WHAT TO DO: Search term "after": copy each line of the data containing it.

........

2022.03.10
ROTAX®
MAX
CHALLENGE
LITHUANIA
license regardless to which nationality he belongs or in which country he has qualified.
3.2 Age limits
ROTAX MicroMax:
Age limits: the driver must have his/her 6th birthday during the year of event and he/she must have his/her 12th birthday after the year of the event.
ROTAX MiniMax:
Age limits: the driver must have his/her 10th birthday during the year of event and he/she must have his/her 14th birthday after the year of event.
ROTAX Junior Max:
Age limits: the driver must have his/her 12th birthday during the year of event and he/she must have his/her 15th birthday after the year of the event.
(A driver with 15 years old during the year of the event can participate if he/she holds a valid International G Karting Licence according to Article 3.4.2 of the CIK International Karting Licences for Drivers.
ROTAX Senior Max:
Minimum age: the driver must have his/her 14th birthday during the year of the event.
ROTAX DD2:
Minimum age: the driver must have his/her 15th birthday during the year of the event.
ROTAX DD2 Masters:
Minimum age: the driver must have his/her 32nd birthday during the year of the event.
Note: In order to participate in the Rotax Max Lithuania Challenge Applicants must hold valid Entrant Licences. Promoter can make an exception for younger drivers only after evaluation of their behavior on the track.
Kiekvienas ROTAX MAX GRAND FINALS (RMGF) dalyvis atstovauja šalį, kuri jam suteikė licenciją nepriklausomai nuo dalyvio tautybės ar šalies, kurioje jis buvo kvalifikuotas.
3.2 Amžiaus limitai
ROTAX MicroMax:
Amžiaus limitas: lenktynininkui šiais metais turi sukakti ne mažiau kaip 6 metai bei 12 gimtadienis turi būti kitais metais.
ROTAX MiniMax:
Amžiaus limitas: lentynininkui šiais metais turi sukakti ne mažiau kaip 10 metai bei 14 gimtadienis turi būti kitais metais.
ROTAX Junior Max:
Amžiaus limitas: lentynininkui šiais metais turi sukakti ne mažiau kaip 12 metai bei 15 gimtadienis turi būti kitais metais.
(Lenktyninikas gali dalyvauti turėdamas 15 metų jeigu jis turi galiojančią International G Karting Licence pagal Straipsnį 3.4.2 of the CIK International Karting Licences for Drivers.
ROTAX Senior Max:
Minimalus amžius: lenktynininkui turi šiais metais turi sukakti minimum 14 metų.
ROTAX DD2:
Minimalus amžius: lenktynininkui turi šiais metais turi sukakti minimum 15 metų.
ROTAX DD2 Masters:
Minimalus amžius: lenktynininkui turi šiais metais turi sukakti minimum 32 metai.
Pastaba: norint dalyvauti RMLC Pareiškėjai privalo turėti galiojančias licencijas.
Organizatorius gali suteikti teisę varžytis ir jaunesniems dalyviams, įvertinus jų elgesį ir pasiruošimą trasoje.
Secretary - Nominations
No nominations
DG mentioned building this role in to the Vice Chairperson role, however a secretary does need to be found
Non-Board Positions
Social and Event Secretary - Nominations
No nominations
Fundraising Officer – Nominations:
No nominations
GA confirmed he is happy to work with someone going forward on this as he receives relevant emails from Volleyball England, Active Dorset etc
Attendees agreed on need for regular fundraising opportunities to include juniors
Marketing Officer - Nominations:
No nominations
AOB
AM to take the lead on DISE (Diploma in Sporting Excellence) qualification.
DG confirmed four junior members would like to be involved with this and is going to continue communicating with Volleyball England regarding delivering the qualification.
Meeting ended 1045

........

SOLVED PROBLEM:
Age limits: the driver must have his/her 6th birthday during the year of event and he/she must have his/her 12th birthday after the year of the event.
Age limits: the driver must have his/her 10th birthday during the year of event and he/she must have his/her 14th birthday after the year of event.
Age limits: the driver must have his/her 12th birthday during the year of event and he/she must have his/her 15th birthday after the year of the event.
Note: In order to participate in the Rotax Max Lithuania Challenge Applicants must hold valid Entrant Licences. Promoter can make an exception for younger drivers only after evaluation of their behavior on the track.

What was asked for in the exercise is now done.